Angourie is a small coastal village in the Clarence Valley Council of New South Wales, Australia. Angourie is located 5 km south of Yamba, New South Wales, and is at the northern tip of Yuraygir National Park. Towns that surround Angourie are Yamba and Wooloweyah.

In popular culture

Angourie was featured in the 1971 surfing film, Morning of the Earth. Most of the country scenes were photographed around Angourie and on the New South Wales North Coast mainly from Crescent Head, New South Wales to Cape Byron area.

Attractions

Angourie Beach was declared a National Surfing Reserve in 2007, the second site in Australia to be recognized for its significance to recreational surfing and is often visited by the world's best surfers.
Also of interest, Angourie Point is world renowned for the quality of its waves for surfing.
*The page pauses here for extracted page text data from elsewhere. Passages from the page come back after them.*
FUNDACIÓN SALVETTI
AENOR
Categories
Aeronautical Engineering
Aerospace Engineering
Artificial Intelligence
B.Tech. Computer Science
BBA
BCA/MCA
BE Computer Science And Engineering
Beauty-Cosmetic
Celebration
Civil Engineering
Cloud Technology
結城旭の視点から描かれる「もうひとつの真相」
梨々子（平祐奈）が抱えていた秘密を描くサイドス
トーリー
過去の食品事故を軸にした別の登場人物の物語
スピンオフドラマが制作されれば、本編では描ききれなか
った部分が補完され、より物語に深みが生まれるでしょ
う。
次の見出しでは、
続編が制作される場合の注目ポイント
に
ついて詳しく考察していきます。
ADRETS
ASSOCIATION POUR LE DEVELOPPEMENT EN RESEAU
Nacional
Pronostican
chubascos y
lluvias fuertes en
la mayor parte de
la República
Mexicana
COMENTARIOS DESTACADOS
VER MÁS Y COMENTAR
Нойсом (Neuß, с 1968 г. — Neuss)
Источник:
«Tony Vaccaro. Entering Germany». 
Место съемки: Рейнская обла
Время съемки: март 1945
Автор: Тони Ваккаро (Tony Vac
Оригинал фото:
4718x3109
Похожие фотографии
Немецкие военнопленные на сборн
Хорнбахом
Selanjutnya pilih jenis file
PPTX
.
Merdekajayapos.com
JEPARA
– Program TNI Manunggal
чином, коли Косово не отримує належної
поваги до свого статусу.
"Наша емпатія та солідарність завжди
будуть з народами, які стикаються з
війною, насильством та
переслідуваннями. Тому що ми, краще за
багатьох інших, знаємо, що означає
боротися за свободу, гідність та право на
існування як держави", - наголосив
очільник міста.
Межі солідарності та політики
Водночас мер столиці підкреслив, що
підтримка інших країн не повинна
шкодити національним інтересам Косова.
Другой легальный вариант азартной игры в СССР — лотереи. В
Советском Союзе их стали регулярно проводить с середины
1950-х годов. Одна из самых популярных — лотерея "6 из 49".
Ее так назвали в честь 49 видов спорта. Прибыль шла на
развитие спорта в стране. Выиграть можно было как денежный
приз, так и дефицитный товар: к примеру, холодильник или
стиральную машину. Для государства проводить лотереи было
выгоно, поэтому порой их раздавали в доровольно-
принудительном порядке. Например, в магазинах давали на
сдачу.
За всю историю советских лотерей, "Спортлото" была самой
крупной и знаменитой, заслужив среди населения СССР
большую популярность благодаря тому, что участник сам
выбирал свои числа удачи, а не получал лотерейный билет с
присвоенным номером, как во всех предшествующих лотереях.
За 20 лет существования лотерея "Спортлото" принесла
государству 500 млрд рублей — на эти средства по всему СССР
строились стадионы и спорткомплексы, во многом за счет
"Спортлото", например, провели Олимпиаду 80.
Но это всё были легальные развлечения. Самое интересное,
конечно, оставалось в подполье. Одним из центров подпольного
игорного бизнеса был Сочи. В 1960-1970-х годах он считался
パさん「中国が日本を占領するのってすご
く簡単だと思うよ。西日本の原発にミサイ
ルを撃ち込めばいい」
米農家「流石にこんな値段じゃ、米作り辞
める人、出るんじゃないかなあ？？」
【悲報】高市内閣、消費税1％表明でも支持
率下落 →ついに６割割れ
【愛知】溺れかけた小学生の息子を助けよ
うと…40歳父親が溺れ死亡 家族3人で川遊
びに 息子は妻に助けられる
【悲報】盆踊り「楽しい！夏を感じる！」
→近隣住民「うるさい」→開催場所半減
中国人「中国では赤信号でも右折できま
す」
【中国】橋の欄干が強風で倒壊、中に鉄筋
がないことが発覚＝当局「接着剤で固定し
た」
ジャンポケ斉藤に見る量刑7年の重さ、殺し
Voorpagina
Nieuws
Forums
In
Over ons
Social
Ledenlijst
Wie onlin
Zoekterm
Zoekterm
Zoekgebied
Angourie beach is also known for Spookies which are short, very hollow right point breaks that occur just to the north.
A local attraction of note is the Angourie Pools; a group of blue and green freshwater pools created when the old quarries hit underground springs. The story goes that the miners working on the quarries went home one night and came back the next morning to find the quarries filled with water. The pools are less than 20 metres from the ocean, and the two bodies of water are separated by mounds of quarried rock and earth. The pools are deep, approximately 15–20 metres, and are a very popular swimming spot.
Yuraygir National Park, adjacent to Angourie, is considered to have one of the most spectacular coastal walks in the state.